A: I'm assuming you're talking about Newtonian gravity where the force goes as $1/r^2$ in 3D. Then yes, from Newton's 2nd law the acceleration goes to infinity as $r \to 0$. Mathematically it is what it is, there is nothing wrong with it. physically, a point mass is an idealization, most massive objects in our world have a finite size. So before a test object can get to $r = 0$ of the massive object, it hits its surface.
A: In Newtonian mechanics, if the object has any transverse velocity at all (i.e. motion not directly towards or away from the singularity), it will miss it, passing it at a minimum distance and then returning outward. This shows objects starting from the same maximum distance but with different transverse velocities.

In the limit, with no transverse velocity, the object "bounces" off the singularity. At the point of contact it has infinite acceleration.
In general relativity, this doesn't apply. Once it falls inside the event horizon it doesn't come out, even if it has transverse velocity. As said above, it becomes tricky to define acceleration inside the event horizon. But you can still define the tidal forces locally, and these do go to infinity (as they would in the Newtonian case as well).

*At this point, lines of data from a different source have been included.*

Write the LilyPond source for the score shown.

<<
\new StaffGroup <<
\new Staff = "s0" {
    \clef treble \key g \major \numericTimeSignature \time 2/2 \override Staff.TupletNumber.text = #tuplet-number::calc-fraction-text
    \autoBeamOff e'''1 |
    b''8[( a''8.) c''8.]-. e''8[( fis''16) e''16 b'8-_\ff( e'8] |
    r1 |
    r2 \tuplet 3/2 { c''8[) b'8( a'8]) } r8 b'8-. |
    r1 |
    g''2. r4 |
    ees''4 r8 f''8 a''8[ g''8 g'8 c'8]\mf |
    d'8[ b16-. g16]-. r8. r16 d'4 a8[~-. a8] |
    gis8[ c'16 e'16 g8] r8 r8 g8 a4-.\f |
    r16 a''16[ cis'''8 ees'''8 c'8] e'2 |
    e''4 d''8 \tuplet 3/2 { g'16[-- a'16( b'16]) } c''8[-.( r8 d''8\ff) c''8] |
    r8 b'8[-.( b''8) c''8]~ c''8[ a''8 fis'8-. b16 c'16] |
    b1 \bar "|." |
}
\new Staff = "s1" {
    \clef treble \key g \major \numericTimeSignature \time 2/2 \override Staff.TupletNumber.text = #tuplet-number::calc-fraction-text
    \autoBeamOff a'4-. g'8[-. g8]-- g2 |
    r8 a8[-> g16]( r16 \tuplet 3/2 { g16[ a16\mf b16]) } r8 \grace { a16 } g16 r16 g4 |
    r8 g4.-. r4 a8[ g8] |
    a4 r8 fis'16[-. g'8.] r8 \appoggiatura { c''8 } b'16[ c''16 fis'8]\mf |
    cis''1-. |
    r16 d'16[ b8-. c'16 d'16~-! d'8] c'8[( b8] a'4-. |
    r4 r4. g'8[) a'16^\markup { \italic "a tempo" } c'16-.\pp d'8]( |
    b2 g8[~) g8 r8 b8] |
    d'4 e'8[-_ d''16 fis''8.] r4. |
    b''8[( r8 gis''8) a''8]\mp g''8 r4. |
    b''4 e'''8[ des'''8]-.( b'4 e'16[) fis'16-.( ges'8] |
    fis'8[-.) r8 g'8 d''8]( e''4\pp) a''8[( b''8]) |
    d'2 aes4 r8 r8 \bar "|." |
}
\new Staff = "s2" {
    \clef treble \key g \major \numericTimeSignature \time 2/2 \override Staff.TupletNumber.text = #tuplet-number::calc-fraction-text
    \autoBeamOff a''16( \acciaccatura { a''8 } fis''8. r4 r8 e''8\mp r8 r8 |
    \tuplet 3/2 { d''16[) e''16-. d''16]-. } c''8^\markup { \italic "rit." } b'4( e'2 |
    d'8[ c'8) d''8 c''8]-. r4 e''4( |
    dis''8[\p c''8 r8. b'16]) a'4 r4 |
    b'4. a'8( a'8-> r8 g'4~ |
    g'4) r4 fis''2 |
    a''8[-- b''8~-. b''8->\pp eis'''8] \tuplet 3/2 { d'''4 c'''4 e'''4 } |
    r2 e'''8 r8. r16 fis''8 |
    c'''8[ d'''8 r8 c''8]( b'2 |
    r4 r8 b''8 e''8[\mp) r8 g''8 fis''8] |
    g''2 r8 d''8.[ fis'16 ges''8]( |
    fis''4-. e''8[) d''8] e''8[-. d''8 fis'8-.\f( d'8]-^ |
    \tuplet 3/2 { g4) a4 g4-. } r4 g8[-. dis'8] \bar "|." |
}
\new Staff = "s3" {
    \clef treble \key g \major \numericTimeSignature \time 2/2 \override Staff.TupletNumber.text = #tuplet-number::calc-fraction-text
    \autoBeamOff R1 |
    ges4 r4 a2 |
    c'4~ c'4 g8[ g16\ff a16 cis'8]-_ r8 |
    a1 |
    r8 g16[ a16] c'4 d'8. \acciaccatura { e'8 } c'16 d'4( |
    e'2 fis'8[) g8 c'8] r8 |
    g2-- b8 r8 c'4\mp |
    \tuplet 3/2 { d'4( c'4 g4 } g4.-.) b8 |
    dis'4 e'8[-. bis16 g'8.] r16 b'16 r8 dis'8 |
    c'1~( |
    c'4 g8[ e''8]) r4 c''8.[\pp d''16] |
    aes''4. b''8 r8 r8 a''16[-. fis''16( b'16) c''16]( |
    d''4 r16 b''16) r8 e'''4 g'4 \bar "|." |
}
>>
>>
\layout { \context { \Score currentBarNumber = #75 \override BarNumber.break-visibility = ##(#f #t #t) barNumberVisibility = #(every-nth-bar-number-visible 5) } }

A: Newtonian Gravity is no longer valid to explain such situation. Gravity is nothing, but warpage of Spacetime (Yes, force of gravity doesn't exist according to Einstein's General Theory of Relativity). Singularity of your question is Singularity in time. Singularity would lie in the direct future of falling object. As such singularity isn't a point in space for falling object, you can't calculate acceleration at all.